И я провалился. В первый и, надеюсь, последний раз. На несколько месяцев. Мир прогнулся посередине, словно вязкая гнилая масса, и я увидел, что под ней – серая пустота и черные бескрайние волны. С тех пор я знаю, что имел в виду Мандельштам, когда писал о том, как черное море с тяжким грохотом подходит к изголовью. Его не изображают на картах, его шум можно услышать даже среди пустыни, и, если оно захлестнет с головой, возврата не будет.

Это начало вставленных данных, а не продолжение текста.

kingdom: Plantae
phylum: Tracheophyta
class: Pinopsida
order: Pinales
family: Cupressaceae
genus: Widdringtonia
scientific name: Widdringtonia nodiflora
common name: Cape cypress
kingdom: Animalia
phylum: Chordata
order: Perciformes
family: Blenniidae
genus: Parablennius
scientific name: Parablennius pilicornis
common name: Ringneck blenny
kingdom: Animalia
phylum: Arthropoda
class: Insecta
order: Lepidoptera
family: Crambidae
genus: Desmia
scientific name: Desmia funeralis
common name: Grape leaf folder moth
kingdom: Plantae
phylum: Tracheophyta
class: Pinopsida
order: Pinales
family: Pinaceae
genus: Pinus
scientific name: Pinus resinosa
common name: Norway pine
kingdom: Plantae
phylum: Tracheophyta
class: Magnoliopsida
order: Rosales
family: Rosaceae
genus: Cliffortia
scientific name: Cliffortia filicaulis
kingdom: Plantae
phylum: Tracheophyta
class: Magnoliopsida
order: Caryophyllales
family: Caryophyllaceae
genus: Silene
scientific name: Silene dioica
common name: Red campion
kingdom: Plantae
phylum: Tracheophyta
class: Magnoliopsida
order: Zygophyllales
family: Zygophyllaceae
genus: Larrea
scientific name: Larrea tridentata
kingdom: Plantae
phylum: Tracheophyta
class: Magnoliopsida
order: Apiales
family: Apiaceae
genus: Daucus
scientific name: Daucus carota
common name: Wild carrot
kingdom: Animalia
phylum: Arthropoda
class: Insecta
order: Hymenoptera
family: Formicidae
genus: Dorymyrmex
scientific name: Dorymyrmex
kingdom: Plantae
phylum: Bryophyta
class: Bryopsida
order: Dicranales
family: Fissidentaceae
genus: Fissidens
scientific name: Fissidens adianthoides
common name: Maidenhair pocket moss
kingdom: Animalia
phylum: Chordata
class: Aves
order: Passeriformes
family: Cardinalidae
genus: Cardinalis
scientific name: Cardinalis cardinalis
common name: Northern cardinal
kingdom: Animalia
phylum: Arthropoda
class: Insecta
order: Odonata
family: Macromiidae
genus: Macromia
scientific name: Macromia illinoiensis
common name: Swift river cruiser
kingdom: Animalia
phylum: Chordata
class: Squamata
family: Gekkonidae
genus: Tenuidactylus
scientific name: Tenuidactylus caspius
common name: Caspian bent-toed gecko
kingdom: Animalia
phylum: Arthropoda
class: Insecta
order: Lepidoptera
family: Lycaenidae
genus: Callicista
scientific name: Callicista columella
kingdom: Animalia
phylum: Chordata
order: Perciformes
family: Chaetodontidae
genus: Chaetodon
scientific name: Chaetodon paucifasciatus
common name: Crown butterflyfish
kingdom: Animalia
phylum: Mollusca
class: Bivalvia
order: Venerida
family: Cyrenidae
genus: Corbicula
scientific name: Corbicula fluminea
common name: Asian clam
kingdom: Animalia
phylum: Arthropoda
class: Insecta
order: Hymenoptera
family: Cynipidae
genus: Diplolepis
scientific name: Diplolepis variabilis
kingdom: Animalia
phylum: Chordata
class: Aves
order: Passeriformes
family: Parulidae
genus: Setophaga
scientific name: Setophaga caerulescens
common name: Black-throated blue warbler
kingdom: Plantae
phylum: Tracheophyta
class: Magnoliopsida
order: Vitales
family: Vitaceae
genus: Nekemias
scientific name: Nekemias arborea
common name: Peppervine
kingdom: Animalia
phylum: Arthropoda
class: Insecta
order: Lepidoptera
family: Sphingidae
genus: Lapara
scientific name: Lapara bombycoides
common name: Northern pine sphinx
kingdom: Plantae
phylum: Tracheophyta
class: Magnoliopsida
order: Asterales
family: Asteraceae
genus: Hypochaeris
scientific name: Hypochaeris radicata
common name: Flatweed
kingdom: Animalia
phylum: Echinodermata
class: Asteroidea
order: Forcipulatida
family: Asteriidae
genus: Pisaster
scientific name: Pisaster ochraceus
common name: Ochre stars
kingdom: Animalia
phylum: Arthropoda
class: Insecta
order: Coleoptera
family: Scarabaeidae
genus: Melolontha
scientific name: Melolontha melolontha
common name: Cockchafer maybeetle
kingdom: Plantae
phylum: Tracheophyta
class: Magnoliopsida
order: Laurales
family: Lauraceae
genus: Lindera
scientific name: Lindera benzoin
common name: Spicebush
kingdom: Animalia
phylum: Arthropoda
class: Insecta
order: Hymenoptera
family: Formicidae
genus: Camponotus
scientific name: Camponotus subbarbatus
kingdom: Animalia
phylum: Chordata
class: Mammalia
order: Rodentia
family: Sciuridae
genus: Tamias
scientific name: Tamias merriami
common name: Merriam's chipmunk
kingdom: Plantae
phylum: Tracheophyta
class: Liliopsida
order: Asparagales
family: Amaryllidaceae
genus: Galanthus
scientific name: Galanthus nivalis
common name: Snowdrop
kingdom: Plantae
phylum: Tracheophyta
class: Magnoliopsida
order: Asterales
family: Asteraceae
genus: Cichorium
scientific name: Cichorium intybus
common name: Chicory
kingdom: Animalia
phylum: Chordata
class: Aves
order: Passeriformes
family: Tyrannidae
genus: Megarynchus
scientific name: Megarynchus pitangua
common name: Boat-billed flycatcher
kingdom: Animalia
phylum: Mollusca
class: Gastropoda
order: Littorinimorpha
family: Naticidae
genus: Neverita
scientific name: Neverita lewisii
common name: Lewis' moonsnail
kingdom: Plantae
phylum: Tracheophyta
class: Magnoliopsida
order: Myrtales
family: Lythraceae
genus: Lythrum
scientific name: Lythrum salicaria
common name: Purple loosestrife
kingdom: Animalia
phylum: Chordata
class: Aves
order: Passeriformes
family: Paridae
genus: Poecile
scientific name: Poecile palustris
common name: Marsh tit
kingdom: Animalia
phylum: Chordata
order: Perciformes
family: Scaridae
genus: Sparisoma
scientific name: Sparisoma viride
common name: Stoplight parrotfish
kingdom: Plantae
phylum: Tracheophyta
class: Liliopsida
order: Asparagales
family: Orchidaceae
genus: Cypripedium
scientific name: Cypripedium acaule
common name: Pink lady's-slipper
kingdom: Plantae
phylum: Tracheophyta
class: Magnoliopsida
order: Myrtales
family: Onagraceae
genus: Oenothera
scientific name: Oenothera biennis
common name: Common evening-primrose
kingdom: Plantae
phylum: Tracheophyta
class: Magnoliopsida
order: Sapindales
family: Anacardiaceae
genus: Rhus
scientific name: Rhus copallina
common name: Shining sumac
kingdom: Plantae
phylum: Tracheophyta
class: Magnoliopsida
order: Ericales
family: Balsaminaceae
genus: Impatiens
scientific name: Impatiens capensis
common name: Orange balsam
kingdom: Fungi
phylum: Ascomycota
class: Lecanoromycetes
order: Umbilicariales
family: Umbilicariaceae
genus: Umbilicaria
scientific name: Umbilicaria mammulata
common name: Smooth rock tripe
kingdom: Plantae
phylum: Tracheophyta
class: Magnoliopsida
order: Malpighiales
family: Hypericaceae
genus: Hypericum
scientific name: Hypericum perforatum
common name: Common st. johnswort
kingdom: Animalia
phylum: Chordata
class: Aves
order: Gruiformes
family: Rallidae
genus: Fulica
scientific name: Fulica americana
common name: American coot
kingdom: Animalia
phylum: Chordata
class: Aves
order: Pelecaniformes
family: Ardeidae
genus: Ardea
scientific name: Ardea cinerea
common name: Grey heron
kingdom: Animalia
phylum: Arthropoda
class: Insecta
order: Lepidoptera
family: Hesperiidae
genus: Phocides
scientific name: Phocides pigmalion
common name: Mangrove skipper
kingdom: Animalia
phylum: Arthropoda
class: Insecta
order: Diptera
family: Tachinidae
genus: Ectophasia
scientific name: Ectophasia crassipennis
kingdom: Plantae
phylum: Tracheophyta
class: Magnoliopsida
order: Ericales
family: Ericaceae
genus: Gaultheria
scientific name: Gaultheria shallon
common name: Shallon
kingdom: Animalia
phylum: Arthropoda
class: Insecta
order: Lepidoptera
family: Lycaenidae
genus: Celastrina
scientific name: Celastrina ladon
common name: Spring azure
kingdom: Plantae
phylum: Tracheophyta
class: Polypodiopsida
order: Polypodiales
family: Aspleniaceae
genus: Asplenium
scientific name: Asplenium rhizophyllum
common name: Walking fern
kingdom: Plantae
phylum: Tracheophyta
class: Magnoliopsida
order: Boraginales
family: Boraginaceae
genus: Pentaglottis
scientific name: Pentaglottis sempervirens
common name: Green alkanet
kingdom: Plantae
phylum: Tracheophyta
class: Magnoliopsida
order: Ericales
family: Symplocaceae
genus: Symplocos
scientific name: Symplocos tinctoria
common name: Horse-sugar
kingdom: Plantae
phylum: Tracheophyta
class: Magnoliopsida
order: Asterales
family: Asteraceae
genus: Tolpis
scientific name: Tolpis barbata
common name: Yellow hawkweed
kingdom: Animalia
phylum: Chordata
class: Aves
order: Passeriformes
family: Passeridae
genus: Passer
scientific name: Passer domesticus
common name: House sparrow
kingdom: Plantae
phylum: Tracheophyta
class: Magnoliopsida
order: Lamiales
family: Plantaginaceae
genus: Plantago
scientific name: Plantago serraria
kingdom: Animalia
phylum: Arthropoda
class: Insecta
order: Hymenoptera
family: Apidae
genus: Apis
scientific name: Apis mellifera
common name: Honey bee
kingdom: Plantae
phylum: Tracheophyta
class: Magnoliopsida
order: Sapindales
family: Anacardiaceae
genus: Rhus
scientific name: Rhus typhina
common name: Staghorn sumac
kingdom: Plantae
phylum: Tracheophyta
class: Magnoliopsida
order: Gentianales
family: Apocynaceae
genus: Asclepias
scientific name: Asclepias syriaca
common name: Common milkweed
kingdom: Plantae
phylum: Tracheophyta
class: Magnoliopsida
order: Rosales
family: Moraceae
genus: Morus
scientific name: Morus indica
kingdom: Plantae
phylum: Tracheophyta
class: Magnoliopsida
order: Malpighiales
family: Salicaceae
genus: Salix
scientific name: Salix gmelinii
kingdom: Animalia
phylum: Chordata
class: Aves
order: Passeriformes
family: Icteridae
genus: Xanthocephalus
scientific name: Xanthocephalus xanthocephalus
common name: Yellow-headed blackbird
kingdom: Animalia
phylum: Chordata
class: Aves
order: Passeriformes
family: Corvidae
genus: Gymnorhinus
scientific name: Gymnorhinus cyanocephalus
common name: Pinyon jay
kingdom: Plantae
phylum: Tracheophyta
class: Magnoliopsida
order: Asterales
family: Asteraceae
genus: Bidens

А потом добрые руки вытащили меня оттуда, и было лето, и на смену падению пришел один из самых ярких взлетов. Жизнь снова стала прекрасной, но только теперь я понимаю одну простую вещь. Никому нельзя по-настоящему помочь – и рассчитаться за это пустяками вроде денег. Чтобы изменить естественный ход вещей, надо заплатить клочьями собственной души и мяса. Если бы я действительно хотел спасти ту кобылу, мне надо было бросить все и остаться на ферме до ее выздоровления. А я пытался купить то, что стоит гораздо больше, чем две или даже целый десяток лошадей. Что вообще не имеет цены. И так везде. Если действительно хочешь помочь другу, недостаточно милых задушевных разговоров. С ними ты можешь выступить в роли морфия, но не целительного средства. Помогать по-настоящему – больно и долго. Если за это берешься, легко не будет. А если не готов, остается лишь пройти мимо, в лучшем случае бросив больному ампулу обезболивающего. Делать это честно, без самообмана – тоже своего рода искусство.
Чемпион
Почему-то в Латвии светило солнышко, а небо над Псковской областью было непатриотично забито тучами, похожими на клочья грязной ваты. Дождь начинался почти от границы. Мы с приятелем возвращались победителями с турнира в маленьком уютном городке Резекне. Призы приятно оттягивали рюкзаки. Миновав очередь из грузовиков, ехавших в Россию до ближайшей заправки за дешевым бензином, мы добрались до станции Себеж, где в ожидании поезда коротали время, играя в шахматы. Никто из нас не заметил, как из потоков воды появился старик. Его белесая фигура в полумраке станции казалась полупрозрачной. Увидев шахматную доску, он сразу заковылял к нам. Разбитые башмаки шамкали беззубыми ртами, и были аккуратно, будто конфетные коробки, перевязаны бечевкой. Такая же бечева связывала дужки очков, да и вся его фигура казалась наспех соединенной – так портной схватывает живой ниткой костюм для примерки. Он сделал несколько замечаний – не советов даже, а полунамеков, и сразу стало ясно, что старик – мастер, уровня которого никто из нас никогда не достигнет. На прямой вопрос он горделиво усмехнулся в драные усы:
– Я чемпионом был. Лучшим шахматистом Балтийского флота.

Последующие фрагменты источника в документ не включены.